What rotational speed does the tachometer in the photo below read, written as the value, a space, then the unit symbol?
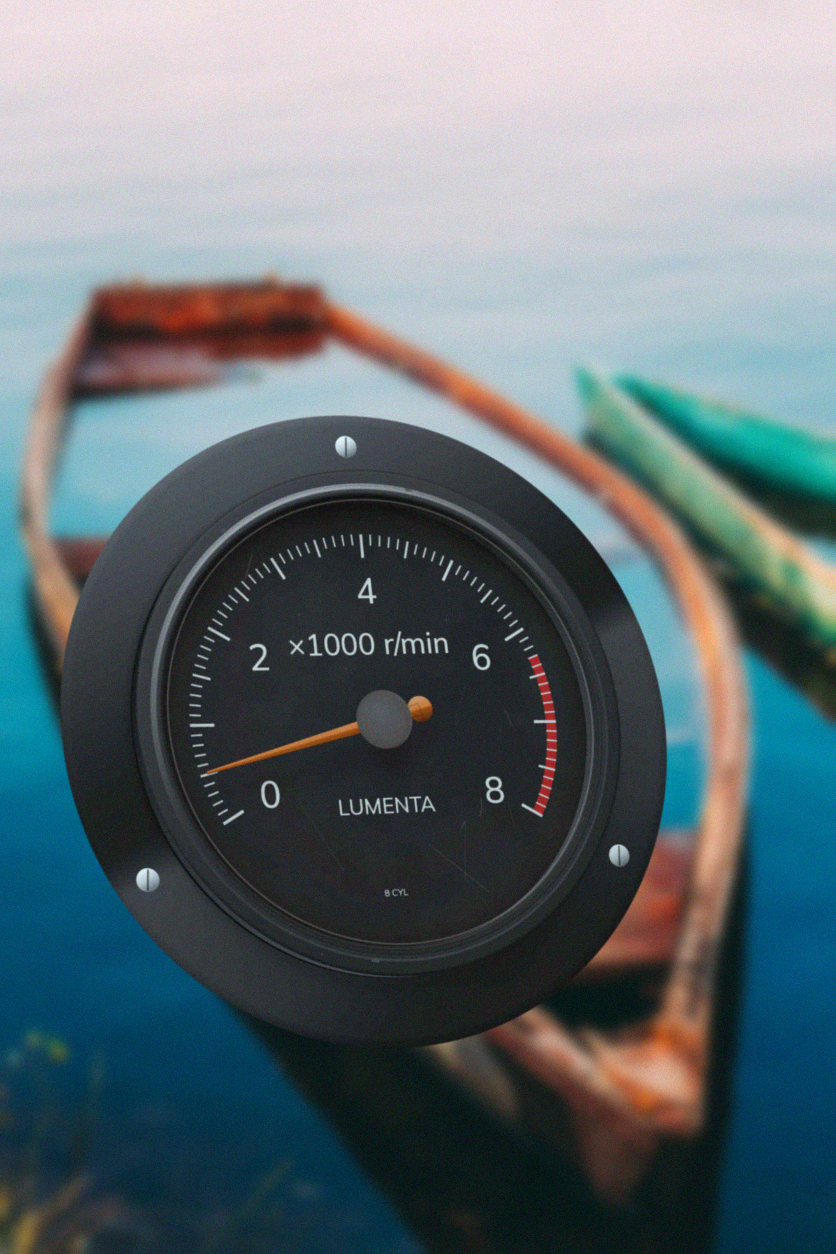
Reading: 500 rpm
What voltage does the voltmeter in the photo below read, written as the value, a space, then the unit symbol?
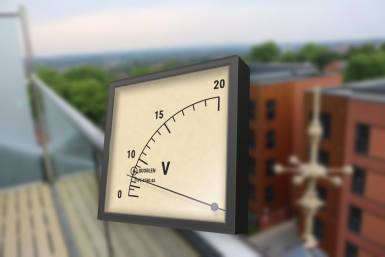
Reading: 7 V
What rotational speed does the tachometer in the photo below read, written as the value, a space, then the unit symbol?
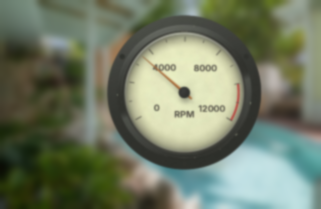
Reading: 3500 rpm
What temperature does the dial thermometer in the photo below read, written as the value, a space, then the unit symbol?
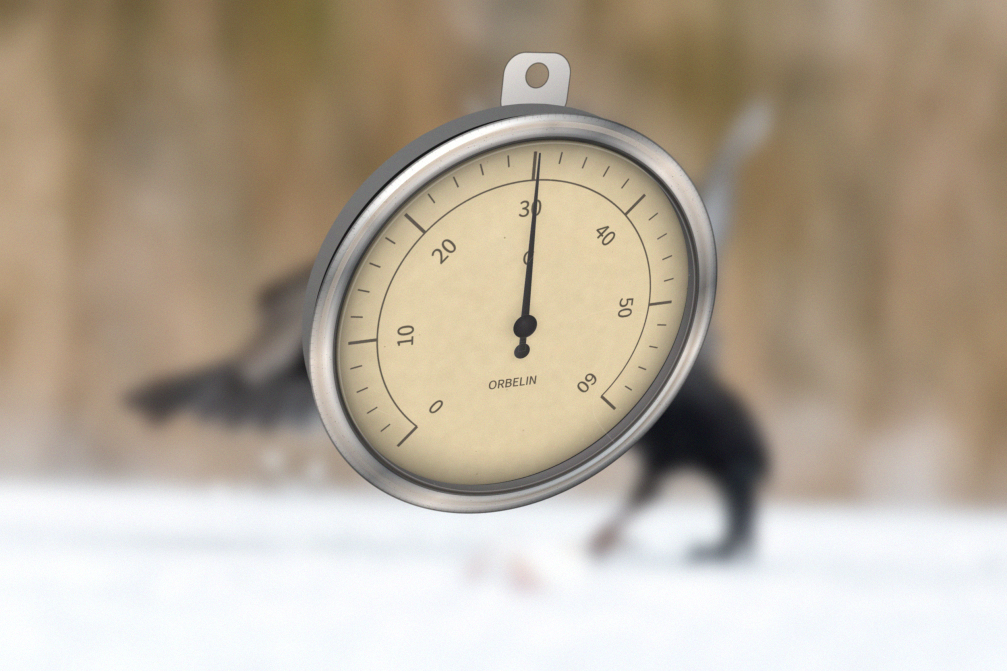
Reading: 30 °C
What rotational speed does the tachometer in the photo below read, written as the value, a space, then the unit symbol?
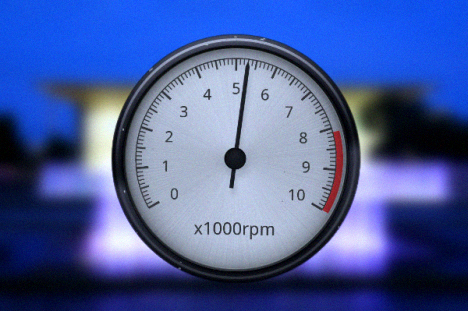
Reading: 5300 rpm
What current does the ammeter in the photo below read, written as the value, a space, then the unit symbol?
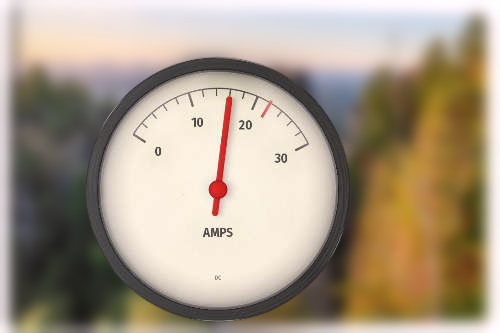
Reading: 16 A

........

REQUIRED WORK:
Rewrite all of the records above, swapping each "tachometer" for "rev counter" and leaving everything else as it is. Omit the pictures.

RESULT:
What rotational speed does the rev counter in the photo below read, written as the value, a space, then the unit symbol?
Reading: 500 rpm
What voltage does the voltmeter in the photo below read, written as the value, a space, then the unit symbol?
Reading: 7 V
What rotational speed does the rev counter in the photo below read, written as the value, a space, then the unit symbol?
Reading: 3500 rpm
What temperature does the dial thermometer in the photo below read, written as the value, a space, then the unit symbol?
Reading: 30 °C
What rotational speed does the rev counter in the photo below read, written as the value, a space, then the unit symbol?
Reading: 5300 rpm
What current does the ammeter in the photo below read, written as the value, a space, then the unit symbol?
Reading: 16 A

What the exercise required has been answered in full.